Officials, civil society join hands to restore wildlife corridor
Govt declares Kaniyanapura and nearby villages as reserve forest
Sustained pursuance of the case by a few bureaucrats and wildlife activists has ensured that revenue land, over 5,000 acres, falling in a critical wildlife corridor at Kaniyanapura is declared a reserve forest. The efforts bring to an end the two-decade old issue of protecting the Kaniyanapura elephant corridor - which links Bandipur Tiger Reserve and Mudumalai Wildlife Sanctuary in Tamil Nadu.

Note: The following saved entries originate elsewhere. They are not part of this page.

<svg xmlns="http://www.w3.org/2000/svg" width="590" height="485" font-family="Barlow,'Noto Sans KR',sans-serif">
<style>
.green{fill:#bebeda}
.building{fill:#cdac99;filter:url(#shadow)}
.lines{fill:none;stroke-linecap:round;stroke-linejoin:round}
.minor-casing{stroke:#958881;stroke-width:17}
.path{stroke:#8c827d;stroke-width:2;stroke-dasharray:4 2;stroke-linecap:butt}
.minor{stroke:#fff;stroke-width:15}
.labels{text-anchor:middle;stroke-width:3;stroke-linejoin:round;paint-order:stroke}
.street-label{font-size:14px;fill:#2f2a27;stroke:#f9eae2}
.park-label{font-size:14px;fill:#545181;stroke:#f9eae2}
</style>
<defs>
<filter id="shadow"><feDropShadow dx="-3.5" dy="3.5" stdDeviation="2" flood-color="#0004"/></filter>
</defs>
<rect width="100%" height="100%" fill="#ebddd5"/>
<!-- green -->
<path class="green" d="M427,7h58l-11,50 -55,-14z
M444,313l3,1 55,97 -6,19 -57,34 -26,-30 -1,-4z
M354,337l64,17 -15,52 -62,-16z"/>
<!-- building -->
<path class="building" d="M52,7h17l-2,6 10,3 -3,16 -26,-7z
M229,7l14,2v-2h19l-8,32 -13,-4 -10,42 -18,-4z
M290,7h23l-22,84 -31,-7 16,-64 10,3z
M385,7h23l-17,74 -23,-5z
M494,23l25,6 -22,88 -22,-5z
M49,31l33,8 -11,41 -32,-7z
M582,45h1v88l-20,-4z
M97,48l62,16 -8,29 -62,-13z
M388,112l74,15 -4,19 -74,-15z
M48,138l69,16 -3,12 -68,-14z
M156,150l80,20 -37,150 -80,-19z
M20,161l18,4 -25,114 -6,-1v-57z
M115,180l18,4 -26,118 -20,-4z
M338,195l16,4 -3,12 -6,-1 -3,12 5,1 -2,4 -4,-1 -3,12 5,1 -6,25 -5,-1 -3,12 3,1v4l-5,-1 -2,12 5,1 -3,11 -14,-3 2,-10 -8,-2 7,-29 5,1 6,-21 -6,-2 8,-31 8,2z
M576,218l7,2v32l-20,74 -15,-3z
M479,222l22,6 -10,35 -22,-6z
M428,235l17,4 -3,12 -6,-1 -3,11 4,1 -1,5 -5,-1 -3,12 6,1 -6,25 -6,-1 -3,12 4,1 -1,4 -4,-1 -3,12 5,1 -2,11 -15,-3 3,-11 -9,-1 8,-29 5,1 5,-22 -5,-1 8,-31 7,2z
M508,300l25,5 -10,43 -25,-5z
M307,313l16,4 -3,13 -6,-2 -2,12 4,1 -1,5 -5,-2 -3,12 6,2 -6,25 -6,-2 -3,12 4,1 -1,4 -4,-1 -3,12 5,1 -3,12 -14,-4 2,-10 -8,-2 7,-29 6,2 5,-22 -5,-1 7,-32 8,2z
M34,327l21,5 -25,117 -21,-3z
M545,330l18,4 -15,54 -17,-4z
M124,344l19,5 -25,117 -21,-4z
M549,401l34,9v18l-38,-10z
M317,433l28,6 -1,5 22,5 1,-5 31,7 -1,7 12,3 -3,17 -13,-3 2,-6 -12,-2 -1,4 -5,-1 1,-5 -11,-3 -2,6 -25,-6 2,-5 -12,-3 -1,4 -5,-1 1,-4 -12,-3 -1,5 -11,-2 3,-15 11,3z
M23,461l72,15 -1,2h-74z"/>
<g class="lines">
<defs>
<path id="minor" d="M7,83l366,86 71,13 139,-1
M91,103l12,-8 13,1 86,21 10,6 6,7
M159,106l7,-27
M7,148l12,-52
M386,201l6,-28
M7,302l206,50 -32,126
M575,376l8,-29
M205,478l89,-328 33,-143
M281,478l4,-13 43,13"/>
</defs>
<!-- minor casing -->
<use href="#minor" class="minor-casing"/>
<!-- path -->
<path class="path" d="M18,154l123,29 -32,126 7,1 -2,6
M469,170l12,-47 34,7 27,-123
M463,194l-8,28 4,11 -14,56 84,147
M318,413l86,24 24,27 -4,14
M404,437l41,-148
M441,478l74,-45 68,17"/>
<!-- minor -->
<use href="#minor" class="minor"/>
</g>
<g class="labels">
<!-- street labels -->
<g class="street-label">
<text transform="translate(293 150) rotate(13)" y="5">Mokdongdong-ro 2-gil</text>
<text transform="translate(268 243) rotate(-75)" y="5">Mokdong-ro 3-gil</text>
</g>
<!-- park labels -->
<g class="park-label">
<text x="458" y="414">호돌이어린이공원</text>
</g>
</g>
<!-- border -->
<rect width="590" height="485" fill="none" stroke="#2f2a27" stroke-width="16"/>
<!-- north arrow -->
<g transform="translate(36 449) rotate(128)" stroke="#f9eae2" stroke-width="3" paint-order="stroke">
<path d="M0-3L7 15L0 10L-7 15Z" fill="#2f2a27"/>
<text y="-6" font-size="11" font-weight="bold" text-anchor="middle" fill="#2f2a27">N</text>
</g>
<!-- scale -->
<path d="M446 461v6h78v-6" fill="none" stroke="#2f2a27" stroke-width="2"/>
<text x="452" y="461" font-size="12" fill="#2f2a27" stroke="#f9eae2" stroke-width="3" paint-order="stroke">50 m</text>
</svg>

Kaushik Mukherjee, former additional chief secretary, B J Hosmath, field director, Project Tiger, Sanjay Gubbi, member, State Board for Wildlife, Basavaraju, assistant commissioner, Kollegal and Manjunath, tahsildar, Gundlupet have together got thousands of acres of revenue land, which had features of forest, declared reserve forest.
“A notification under Section 4 of Karnataka Forest Act has been issued with an intention to provide legal status to this forest patch,” Kumar Pushkar, Chief Conservator of Forests, Bandipur Tiger Reserve, told Deccan Herald. The notification - dated February 2, 2012 - grants reserve forest status to more than 5,000 acres of revenue land to ensure their protection.

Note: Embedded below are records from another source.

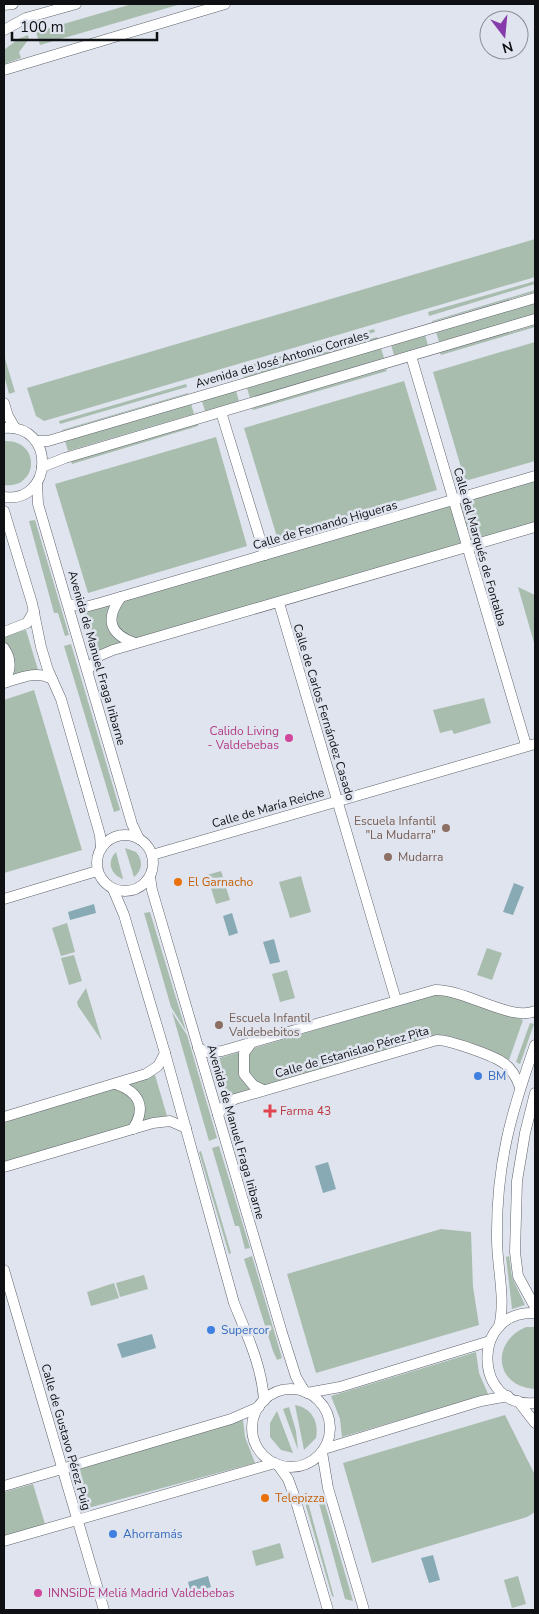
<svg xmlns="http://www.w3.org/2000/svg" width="539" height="1614" font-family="'Nunito Sans',sans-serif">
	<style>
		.green { fill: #a9bdae }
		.water { fill: #88aab5 }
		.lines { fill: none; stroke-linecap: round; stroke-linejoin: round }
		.minor-casing { stroke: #5f636c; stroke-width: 11 }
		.minor { stroke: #fff; stroke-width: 10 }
		.hotel-dot { fill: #d1479c; stroke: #dfe4ee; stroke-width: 2 }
		.education-dot { fill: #8d6e63; stroke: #dfe4ee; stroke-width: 2 }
		.food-dot { fill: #e8710a; stroke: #dfe4ee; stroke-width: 2 }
		.shop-dot { fill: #3f7fe0; stroke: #dfe4ee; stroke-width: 2 }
		.health-dot { fill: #e0444e; stroke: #dfe4ee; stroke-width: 2 }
		.labels { text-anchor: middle; stroke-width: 5; stroke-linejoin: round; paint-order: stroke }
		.street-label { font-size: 12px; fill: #0f1014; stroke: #dfe4ee }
		.hotel-label { font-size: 12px; fill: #b23c85; stroke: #dfe4ee; text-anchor: end }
		.education-label { font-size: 12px; fill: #785e54; stroke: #dfe4ee; text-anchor: start }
		.food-label { font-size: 12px; fill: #c56008; stroke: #dfe4ee; text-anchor: start }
		.shop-label { font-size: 12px; fill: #366cbe; stroke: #dfe4ee; text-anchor: start }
		.health-label { font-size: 12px; fill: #be3a42; stroke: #dfe4ee; text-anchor: start }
	</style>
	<rect width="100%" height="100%" fill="#dfe4ee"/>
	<g class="green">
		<path d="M132 4H181L40 45 36 32Z"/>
		<path d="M28 35 29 39 19 52 21 58 4 64V50L18 39Z"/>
		<path d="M535 239V277L44 421 36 416 27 388Z"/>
		<path d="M535 281V284L429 316 428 312Z"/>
		<path d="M535 290V292L432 322V321Z"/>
		<path d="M535 303V314L439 342 436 332Z"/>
		<path d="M535 325V327L441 355 440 353Z"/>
		<path d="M374 329 375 332 241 371 240 368Z"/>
		<path d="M425 335 428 345 394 355 391 345Z"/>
		<path d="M377 337 378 339 244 378 243 376Z"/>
		<path d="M535 342V461L465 481 433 372Z"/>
		<path d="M381 348 384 358 250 398 247 388Z"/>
		<path d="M4 355 15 392 9 394 4 375Z"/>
		<path d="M386 369 387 371 253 410 252 408Z"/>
		<path d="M404 381 437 490 277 537 244 428Z"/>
		<path d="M186 384 187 387 60 424 59 421Z"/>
		<path d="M236 391 239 401 205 411 202 401Z"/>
		<path d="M188 393V394L62 431V430Z"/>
		<path d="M191 404 194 414 68 451 65 441Z"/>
		<path d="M198 424V426L72 464 71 461Z"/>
		<path d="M216 437 247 546 88 593 55 484Z"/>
		<path d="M4 441C41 439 39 489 4 485Z"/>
		<path d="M535 479V524L96 653 83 612Z"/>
		<path d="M35 520 69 635 65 636 58 613H54L29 521Z"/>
		<path d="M518 587 535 595V646Z"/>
		<path d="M26 630 38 670 4 680V636Z"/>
		<path d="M71 644 120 810 114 812 64 646Z"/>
		<path d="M34 690 82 850 4 873V700Z"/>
		<path d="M484 698 491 723 454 734 452 730 440 733 433 710Z"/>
		<path d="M125 848 136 852C143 860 143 870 134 877Z"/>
		<path d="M116 852 123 879C111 875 106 862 116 852Z"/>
		<path d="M221 871 230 900 216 904 207 875Z"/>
		<path d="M301 876 311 912 290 918 279 882Z"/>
		<path d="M150 912 186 1031 171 1007 144 913Z"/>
		<path d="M67 923 75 952 61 956 52 928Z"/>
		<path d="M487 948 502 953 492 980 477 975Z"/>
		<path d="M74 955 82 981 69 985 61 958Z"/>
		<path d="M287 970 295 998 280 1002 272 974Z"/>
		<path d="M86 988 102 1041 78 1006 77 1002Z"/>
		<path d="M445 992 523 1020 509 1060 441 1037 227 1097 216 1059Z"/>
		<path d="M172 1012 187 1035 217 1138 209 1141Z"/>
		<path d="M530 1023 534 1024 520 1064 516 1062Z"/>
		<path d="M155 1075 167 1116 4 1164V1120Z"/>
		<path d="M219 1146 250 1248 245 1249 239 1226H235L212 1148Z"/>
		<path d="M201 1151 231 1253 229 1254 199 1152Z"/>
		<path d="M441 1229 471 1232 473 1287 479 1325 316 1373 287 1274Z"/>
		<path d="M252 1256 282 1358 277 1360 273 1351 244 1259Z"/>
		<path d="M509 1256 512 1277 525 1305 512 1309 506 1257Z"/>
		<path d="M144 1275 148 1289 120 1297 116 1283Z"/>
		<path d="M114 1283 119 1298 91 1306 87 1292Z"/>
		<path d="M526 1327H535V1389C495 1387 490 1342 526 1327Z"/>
		<path d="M476 1352 479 1373 488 1394 342 1437 340 1419 331 1396Z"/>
		<path d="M295 1405C312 1408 319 1422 316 1438L304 1450Z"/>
		<path d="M289 1407 296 1431 298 1450 283 1409Z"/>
		<path d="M277 1411 293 1453 281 1450 270 1437V1423Z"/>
		<path d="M505 1415 535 1475V1512L527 1517 372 1563 343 1463Z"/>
		<path d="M243 1420 245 1437 255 1463 88 1508 84 1505 76 1475 79 1469Z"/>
		<path d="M33 1484 45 1524 4 1536V1492Z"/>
		<path d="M322 1494 353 1601 345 1599 317 1496Z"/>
		<path d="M304 1499H307L334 1597 332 1596Z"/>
		<path d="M280 1543 284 1558 256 1566 252 1551Z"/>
		<path d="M518 1576 526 1604 512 1608 504 1580Z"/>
	</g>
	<g class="water">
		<path d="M514 883 524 887 513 915 503 912Z"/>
		<path d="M94 904 96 913 70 920 68 912Z"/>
		<path d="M232 913 238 933 229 936 223 916Z"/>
		<path d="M274 939 280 962 270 964 263 942Z"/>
		<path d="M328 1162 336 1189 323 1193 315 1166Z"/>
		<path d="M152 1334 156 1348 122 1358 117 1344Z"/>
		<path d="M433 1555 440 1580 429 1583 421 1558Z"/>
		<path d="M208 1576 211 1587 191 1593 188 1582Z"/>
	</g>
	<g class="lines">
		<g class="minor-casing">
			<g id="minor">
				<path d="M4 5 13 4"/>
				<path d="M4 30 26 18 76 4"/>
				<path d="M4 70 225 4"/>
				<path d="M411 356 526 745"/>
				<path d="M4 403 8 416 15 428"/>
				<path d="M221 412 265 555"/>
				<path d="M4 428C57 424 53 504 4 497"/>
				<path d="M36 441H48L535 298"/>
				<path d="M42 467 65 458 535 319"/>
				<path d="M37 483 38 504 132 824 139 839"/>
				<path d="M4 511 32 603 41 647 48 670 61 699 100 835 101 849"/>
				<path d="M121 597C105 619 109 634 135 643"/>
				<path d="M279 603 396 1000"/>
				<path d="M68 604 85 607 100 603 535 476"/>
				<path d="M4 632 27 623 34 611"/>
				<path d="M4 648C11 658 12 671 4 680"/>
				<path d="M88 670 99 656 113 650 535 527"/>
				<path d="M4 683C20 678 36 670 52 679"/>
				<circle cx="125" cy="863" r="28"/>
				<path d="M152 855 535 744"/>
				<path d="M150 877 152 890 282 1333 296 1377 305 1392"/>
				<path d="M113 889 124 915 165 1053 234 1303C247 1335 262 1366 264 1401"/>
				<path d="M4 899 97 871"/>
				<path d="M252 1042 244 1053V1074L253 1085 263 1090"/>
				<path d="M198 1048 207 1052 222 1051 435 990C464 989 512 1022 535 1011"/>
				<path d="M116 1084C139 1092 147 1107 133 1129"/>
				<path d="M535 1093 525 1133 517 1181 515 1252 518 1276 535 1307"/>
				<path d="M218 1115 222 1108 235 1099 437 1040C450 1040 495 1056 505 1064 513 1070 517 1079 520 1087"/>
				<path d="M4 1117 146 1074 158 1066 165 1053"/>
				<path d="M4 1167 153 1123 170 1121 186 1128"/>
				<path d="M4 1270 104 1610"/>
				<path d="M535 1313C470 1310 473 1409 535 1403"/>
				<path d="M499 1327C506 1298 497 1268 497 1239 496 1165 511 1113 535 1045"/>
				<circle cx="291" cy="1428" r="39"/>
				<path d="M307 1393 340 1387 490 1341"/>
				<path d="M518 1401 535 1423"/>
				<path d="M324 1449 481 1401 508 1396"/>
				<path d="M322 1452 328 1488 364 1610"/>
				<path d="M278 1465 288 1479 295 1498 328 1610"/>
				<path d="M4 1486 231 1419 259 1407"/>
				<path d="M4 1541 275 1463"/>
			</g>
		</g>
		<use href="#minor" class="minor"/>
	</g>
	<g class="hotel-dot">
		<circle cx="289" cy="738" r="5"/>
		<circle cx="38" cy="1593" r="5"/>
	</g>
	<g class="education-dot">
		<circle cx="446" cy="828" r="5"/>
		<circle cx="388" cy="857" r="5"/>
		<circle cx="219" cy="1025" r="5"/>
	</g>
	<g class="food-dot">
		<circle cx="178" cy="882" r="5"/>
		<circle cx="265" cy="1498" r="5"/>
	</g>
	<g class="shop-dot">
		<circle cx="478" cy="1076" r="5"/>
		<circle cx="211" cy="1330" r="5"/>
		<circle cx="113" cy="1534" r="5"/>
	</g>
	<path class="health-dot" d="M267.5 1103.5h5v5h5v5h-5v5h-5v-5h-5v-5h5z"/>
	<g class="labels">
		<g class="street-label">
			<text transform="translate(282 359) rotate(-16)" y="4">Avenida de José Antonio Corrales</text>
			<text transform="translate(325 525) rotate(-16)" y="4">Calle de Fernando Higueras</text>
			<text transform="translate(480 547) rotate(74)" y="4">Calle del Marqués de Fontalba</text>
			<text transform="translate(97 658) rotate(74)" y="4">Avenida de Manuel Fraga Iribarne</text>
			<text transform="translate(324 712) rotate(73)" y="4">Calle de Carlos Fernández Casado</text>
			<text transform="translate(268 808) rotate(-16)" y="4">Calle de María Reiche</text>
			<text transform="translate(352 1052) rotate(-16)" y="4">Calle de Estanislao Pérez Pita</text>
			<text transform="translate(236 1132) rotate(74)" y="4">Avenida de Manuel Fraga Iribarne</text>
			<text transform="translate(66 1437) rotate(74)" y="4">Calle de Gustavo Pérez Puig</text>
		</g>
		<g class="hotel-label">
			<text x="279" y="735">Calido Living<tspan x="279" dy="14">- Valdebebas</tspan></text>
			<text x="48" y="1597" text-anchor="start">INNSiDE Meliá Madrid Valdebebas</text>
		</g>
		<g class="education-label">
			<text x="436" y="825" text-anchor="end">Escuela Infantil<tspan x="436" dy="14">"La Mudarra"</tspan></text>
			<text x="398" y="861">Mudarra</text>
			<text x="229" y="1022">Escuela Infantil<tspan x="229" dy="14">Valdebebitos</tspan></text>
		</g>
		<g class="food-label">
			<text x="188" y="886">El Garnacho</text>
			<text x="275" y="1502">Telepizza</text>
		</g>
		<g class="shop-label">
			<text x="488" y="1080">BM</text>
			<text x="221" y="1334">Supercor</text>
			<text x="123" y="1538">Ahorramás</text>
		</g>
		<g class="health-label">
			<text x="280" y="1115">Farma 43</text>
		</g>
	</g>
	<rect width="539" height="1614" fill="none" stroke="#0f1014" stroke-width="10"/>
	<g transform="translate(504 35) rotate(164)"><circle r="24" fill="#dfe4ee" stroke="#8c8f97"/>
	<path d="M0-4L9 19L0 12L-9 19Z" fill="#863aab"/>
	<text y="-8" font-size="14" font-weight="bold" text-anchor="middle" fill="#0f1014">N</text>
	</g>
	<path d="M12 32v8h145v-8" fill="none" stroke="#0f1014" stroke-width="2.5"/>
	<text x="20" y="32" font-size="15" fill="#0f1014" stroke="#dfe4ee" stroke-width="4" paint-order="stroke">100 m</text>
</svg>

Pushkar said the corridor was very important as far as wildlife protection is concerned as almost all animals, including tiger and elephant, use this stretch for their movement. He said declaring such a huge stretch of land as reserve forest was not an easy task. Not doing so would have been a great loss to wildlife as the notified area binds north and south ears of the corridor, he said.
“This area had become a hub of numerous activities. We would have lost the habitat. By declaring it reserve forest, we have secured it for wildlife,” he said.
“This is the patch which connects Biligirirangana Hills Tiger Reserve and Satyamangala forest with Nagarhole and Bandipur,” he added.
The revenue land falling in the limits of Chikyelchetti, Bachalli, Kebbepura, Kaniyanpura, Mangala, Yeriyur, Heggavadi and Kundukere villages have forests that connected the two important protected areas within the Nilgiri Biosphere Reserve.
“Despite a Supreme Court order that land with characteristics of forests should not be diverted for non-forestry activities without proper permissions, several resorts and private farms had come up here. Many of them were illegal and had reduced the corridor to a chicken neck in some locations,” explained a wildlife expert who has conducted a study of this corridor.
Sanjay Gubbi conducted a quick survey of the area with the help of volunteers from Vanya and Aranya wildlife groups in 2011. An area of 9,662.3 acres was found to have forest cover and a report was submitted to the government recommending that these areas be declared reserved forest.
Finding that an area of 5,599.05 acres was not diverted to private use, the department officials made a proposal to the government to declare it reserved forest under the Karnataka Forest Act, 1963. This finally led to the notification declaring the area as reserve forest.